(Entries taken from a collection)
____________

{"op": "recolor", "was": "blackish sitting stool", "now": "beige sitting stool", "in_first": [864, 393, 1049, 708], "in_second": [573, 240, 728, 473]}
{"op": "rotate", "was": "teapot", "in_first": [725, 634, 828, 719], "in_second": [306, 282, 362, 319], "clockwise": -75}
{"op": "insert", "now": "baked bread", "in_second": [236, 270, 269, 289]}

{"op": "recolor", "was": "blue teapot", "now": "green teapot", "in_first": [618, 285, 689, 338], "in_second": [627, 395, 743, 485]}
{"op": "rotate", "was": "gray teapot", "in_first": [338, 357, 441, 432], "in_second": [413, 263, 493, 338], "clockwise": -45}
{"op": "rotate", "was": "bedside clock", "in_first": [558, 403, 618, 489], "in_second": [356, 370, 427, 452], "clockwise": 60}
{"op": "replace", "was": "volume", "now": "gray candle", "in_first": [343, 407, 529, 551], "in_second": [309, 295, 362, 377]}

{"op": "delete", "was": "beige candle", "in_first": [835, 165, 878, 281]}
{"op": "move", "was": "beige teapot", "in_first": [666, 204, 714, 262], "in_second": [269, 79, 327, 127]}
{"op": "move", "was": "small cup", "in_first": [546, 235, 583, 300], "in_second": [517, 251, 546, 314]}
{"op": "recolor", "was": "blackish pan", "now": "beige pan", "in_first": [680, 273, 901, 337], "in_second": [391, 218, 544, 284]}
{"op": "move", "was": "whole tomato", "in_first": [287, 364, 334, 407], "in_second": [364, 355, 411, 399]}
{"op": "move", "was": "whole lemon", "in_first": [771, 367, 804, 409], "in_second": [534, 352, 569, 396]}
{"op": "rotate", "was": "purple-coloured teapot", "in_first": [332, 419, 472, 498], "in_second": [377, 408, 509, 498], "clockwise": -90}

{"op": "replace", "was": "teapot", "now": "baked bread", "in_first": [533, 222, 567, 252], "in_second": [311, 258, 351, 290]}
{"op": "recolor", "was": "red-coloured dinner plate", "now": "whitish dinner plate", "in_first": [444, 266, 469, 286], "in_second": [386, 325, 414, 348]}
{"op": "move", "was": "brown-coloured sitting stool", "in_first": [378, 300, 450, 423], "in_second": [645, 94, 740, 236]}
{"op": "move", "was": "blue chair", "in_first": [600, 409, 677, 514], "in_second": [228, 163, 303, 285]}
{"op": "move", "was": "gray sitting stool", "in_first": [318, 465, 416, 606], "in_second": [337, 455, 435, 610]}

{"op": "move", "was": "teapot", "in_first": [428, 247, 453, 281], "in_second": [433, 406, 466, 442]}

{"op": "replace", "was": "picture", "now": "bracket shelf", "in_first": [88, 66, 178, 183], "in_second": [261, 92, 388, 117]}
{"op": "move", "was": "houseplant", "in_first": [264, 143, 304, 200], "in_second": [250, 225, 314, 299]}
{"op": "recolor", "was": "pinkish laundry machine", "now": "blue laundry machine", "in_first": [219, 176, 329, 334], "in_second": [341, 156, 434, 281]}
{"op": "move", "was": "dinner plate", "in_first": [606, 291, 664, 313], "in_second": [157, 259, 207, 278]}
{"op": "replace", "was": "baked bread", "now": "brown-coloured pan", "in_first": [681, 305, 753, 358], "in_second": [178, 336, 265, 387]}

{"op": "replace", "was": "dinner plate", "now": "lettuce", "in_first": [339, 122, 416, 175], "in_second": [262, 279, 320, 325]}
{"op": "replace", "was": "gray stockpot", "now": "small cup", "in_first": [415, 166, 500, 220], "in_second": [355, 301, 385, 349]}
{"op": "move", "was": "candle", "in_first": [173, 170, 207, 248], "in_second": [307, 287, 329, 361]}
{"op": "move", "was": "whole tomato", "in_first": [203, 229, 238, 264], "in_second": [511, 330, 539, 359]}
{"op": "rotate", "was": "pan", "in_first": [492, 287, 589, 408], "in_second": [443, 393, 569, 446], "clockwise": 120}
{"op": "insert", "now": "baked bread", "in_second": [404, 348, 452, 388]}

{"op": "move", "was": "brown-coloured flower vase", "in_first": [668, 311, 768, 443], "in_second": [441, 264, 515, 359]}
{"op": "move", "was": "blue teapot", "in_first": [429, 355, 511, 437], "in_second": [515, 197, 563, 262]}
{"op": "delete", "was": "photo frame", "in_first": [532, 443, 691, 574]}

____________

Exercise prompt
If a line of the entries holds the word "candle", copy it out.

Solution
{"op": "replace", "was": "volume", "now": "gray candle", "in_first": [343, 407, 529, 551], "in_second": [309, 295, 362, 377]}
{"op": "delete", "was": "beige candle", "in_first": [835, 165, 878, 281]}
{"op": "move", "was": "candle", "in_first": [173, 170, 207, 248], "in_second": [307, 287, 329, 361]}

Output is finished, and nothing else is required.